### SELECTED EXCERPT:
┄┄┄┄┄┄

Weather April 20, 2021 12:21 AM

@clive
I remember basic and pascal before we moved onto C ,one other student recommended directx for a game I was making. I’ve learnt a lot from that some hard skills some soft. I went to a interview one time and as I was walking out the door someone from phrocey network said that guys a cunt, looked them up recently they seem to be doing ok

Maxwell's Daemon April 21, 2021 10:21 PM

@ Winter,

“Can you point to an error/bug free non-trivial computer program? I have never seen one, nor heard about its existence.”

┄┄┄┄┄┄

### WORK TASK A:
In the forum comments, which languages does the first commenter recall using before moving on to C?
### WORK TASK B:
Using the forum comments, explain how DirectX came into the first commenter's work.
The records that follow were taken from a different source than the forum comments.

(Stored data)
┄┄┄┄┄┄

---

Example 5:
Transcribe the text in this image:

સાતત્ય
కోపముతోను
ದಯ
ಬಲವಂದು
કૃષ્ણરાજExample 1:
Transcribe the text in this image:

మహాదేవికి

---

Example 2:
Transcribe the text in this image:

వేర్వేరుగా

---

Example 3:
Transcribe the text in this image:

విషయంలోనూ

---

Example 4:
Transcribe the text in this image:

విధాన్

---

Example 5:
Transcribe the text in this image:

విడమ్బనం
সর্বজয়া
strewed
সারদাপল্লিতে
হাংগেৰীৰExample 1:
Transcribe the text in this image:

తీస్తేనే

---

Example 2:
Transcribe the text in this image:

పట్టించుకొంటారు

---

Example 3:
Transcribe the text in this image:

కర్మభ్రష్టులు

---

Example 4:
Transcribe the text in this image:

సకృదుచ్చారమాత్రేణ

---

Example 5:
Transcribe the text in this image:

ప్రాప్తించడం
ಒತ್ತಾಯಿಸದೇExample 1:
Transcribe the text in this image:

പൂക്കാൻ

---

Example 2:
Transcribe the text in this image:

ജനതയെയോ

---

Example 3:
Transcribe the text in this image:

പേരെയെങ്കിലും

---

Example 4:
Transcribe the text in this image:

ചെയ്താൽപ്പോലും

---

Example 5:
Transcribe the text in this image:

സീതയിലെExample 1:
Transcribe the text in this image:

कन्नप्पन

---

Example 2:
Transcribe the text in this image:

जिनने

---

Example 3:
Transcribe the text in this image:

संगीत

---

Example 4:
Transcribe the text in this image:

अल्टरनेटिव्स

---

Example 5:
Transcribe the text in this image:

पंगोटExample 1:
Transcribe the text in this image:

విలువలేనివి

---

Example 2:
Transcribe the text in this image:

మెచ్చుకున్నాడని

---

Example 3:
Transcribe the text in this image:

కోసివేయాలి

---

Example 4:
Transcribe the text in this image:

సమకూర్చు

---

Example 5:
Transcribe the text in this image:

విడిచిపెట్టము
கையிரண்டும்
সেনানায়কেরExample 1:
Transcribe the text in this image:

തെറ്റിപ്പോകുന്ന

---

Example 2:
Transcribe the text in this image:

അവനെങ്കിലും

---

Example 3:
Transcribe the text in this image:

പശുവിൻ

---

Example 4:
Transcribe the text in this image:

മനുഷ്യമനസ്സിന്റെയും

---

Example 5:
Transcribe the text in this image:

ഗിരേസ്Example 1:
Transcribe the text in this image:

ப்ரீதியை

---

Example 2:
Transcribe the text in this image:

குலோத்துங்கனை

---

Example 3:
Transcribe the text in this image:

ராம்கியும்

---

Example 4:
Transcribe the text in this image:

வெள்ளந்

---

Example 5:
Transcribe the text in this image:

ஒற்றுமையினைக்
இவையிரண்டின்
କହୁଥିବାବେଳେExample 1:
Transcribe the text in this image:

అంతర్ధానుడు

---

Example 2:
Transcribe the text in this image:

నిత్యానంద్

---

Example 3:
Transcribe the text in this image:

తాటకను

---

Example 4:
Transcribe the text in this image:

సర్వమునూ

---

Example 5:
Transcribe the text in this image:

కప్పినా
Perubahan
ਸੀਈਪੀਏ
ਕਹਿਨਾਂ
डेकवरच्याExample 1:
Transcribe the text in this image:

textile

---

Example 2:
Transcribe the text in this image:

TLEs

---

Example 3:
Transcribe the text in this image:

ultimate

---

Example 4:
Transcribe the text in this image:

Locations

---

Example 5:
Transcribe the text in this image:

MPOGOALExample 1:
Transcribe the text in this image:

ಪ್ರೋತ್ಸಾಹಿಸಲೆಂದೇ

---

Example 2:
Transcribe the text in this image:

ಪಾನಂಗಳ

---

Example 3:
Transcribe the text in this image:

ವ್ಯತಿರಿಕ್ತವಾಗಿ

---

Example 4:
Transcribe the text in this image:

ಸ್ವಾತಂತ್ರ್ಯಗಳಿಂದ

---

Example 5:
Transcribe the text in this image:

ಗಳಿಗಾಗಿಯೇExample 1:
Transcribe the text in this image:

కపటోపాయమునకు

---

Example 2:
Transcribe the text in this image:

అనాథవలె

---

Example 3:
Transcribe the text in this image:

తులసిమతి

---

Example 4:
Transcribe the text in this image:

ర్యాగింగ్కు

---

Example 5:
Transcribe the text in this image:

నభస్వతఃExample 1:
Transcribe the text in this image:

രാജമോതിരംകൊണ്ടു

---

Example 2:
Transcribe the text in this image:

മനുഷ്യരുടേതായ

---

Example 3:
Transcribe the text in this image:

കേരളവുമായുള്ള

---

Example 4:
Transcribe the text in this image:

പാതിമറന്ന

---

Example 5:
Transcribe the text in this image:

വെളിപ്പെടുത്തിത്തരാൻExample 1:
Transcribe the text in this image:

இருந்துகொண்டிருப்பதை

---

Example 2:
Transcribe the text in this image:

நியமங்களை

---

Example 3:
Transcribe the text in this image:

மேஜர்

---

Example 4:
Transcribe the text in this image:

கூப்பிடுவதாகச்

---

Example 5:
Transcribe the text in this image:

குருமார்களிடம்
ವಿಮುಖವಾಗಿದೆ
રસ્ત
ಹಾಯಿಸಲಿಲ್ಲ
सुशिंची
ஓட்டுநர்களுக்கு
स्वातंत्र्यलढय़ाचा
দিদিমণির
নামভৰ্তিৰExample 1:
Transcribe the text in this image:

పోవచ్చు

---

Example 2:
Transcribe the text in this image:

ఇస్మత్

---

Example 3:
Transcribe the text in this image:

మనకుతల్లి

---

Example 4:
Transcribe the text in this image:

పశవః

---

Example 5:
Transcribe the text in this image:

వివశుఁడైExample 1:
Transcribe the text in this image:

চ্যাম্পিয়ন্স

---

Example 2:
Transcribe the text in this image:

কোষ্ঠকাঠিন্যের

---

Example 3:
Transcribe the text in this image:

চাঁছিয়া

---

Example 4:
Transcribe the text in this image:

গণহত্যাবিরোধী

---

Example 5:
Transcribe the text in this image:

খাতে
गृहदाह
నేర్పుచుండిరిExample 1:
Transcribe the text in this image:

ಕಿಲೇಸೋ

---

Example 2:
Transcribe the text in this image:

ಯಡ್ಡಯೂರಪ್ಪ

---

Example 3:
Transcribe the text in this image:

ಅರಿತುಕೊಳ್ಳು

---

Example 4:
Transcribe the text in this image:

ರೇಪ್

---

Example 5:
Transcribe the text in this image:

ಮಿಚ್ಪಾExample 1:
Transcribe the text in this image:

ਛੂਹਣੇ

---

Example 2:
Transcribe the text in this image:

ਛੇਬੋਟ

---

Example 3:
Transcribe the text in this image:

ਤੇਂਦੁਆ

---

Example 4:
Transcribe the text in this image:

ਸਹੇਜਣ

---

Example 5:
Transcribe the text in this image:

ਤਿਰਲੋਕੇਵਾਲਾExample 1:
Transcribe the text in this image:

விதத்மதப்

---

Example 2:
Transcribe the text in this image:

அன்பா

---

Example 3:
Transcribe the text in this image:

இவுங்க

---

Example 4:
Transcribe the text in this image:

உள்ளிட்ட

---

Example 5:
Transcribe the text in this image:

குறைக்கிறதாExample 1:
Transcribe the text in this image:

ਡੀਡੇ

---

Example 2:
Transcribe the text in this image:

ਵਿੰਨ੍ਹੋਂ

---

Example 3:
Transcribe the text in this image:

┄┄┄┄┄┄

### WORKED SOLUTION A:
BASIC and Pascal.

### WORKED SOLUTION B:
Another student recommended DirectX for a game the commenter was making. The commenter says they learned a lot from that, including some hard skills and some soft ones.